Nachdem das Butscha-Massaker öffentlich wurde und angesichts der eindeutigen Beweise für die russische Kriegsführung in Wort und Taten, sind mindestens vier Tatbestände des Artikels II der UN-Völkermordkonvention erfüllt.

  • Der Angriffskrieg richtet sich – in Worten wie in Taten – gegen das gesamte ukrainische Volk. Ziel ist die Auslöschung seiner Kultur und Sprache sowie die gezielte Ermordung von Zivilist*innen.
  • Zudem dienen die Angriffe auf kritische Infrastrukturen, Lebensmittellager und insbesondere auf zivile Wohngebiete der physischen Zerstörung und Vertreibung der ukrainischen Bevölkerung.
  • Hinzu kommen schwerste körperliche und seelische Verbrechen: Russische Soldaten wurden mit Orden ausgezeichnet, obwohl sie nachweislich Vergewaltigung, Folter und Umerziehung als Kriegswaffen eingesetzt haben.
  • Eines der gravierendsten Kriegsverbrechen ist die gewaltsame Verschleppung ukrainischer Kinder, welche den vorherigen Punkt mit einbezieht. Die genauen Zahlen, der verschleppten Kinder und auch Erwachsen nach Russland schwanken. Doch wurden mehrere Dutzend Kinder öffentlich über russischen Medien präsentiert – welche damit das Verbrechen selbst belegten. Des Weiteren wurde belegt, dass die Kinder an Adoptionsinteressierte vermittelt wurden und die Kinder deren Namen übertragen bekamen, sodass hier die Taten verschleiert werden und Namenslisten aus der Ukraine nicht mehr greifen können.

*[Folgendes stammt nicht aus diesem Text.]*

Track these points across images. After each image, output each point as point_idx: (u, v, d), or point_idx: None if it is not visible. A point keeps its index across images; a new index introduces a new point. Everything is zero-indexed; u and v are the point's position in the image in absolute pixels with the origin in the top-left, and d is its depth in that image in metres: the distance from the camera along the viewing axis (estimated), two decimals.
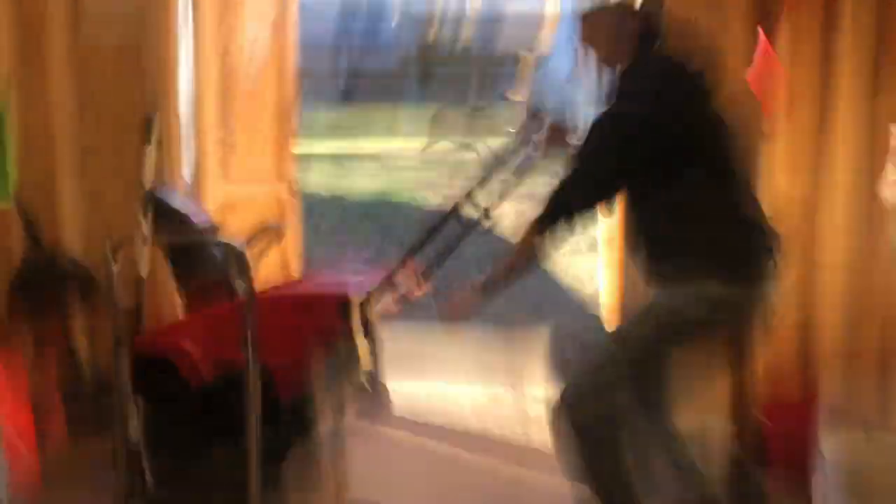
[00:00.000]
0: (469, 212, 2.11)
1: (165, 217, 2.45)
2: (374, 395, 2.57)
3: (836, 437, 2.25)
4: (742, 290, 1.87)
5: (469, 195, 2.11)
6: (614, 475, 1.87)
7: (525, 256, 1.95)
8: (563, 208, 1.89)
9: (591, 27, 2.01)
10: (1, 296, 2.92)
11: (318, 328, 2.10)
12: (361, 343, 2.29)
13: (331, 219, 7.68)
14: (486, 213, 2.11)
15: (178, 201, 2.51)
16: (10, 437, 2.47)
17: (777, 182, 2.80)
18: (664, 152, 1.83)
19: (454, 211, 2.11)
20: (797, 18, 2.71)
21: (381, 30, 22.89)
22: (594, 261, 6.59)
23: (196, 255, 2.40)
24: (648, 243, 1.97)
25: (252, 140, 3.41)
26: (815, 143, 2.79)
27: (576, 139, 2.06)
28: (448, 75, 21.81)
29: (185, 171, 3.05)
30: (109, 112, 3.00)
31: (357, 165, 11.19)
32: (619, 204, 2.14)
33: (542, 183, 2.06)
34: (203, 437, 2.18)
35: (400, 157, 12.31)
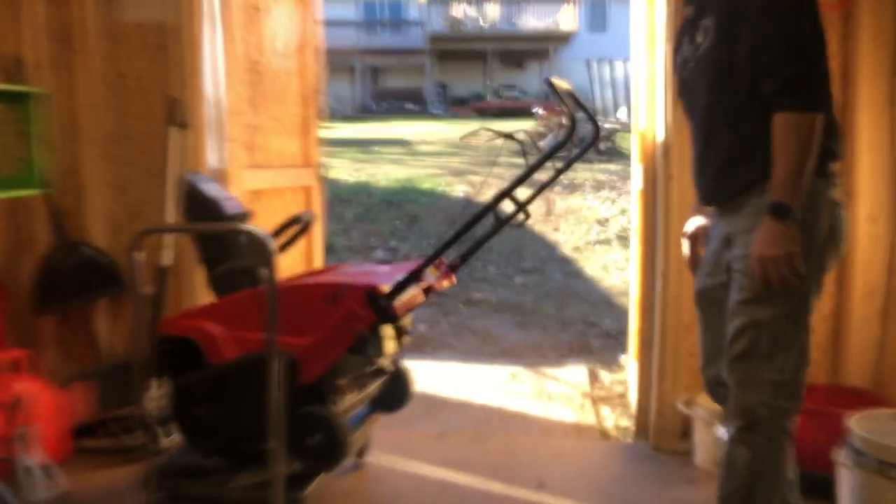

Nach jüngster Rechtsauffassung des Obersten Gerichtshof der Ukraine, umfassen alle oben genannten Strafdelikte des Genozids gleichermaßen Art. 438 StGB der Ukraine. So führt der Oberste Gerichtshof in seiner Internetpräsenz aus:

„Die Große Kammer des Obersten Gerichtshofs stellte fest, dass Handlungen, die im Kontext eines bewaffneten Konflikts begangen werden und unter die Verbote des humanitären Völkerrechts fallen, die eine schwere Verletzung desselben darstellen, ausschließlich unter Artikel 438 des Strafgesetzbuches der Ukraine fallen und keiner weiteren rechtlichen Prüfung nach anderen Artikeln dieses Gesetzbuches bedürfen.“

Russland führt demnach gemäß der UN-Völkermordkonvention offiziell einen Genozid gegen das ukrainische Volk. Die Aufarbeitung der begangenen Kriegsverbrechen gegen die Menschlichkeit wird vermutlich Jahrzehnte dauern. Viele Täterinnen und Täter werden diese Zeit nicht überleben oder – aufgrund von Verschleierung, fehlenden Unterlagen oder mangelnder Gerichtsbarkeit – niemals zur Rechenschaft gezogen werden.

Dennoch sollte es höchste internationale Priorität und eine enge Zusammenarbeit der Staatengemeinschaft sein, die Verantwortlichen vor die Gerichte der Welt zu stellen. Dies sind Lehren aus dem Zweiten Weltkrieg und aus dem Umgang mit ehemaligen Nationalsozialisten durch sogenannte „Persilscheine“. Wenn das „Nie wieder“ kein bloßes Lippenbekenntnis bleiben soll, muss es als Verpflichtung verstanden werden.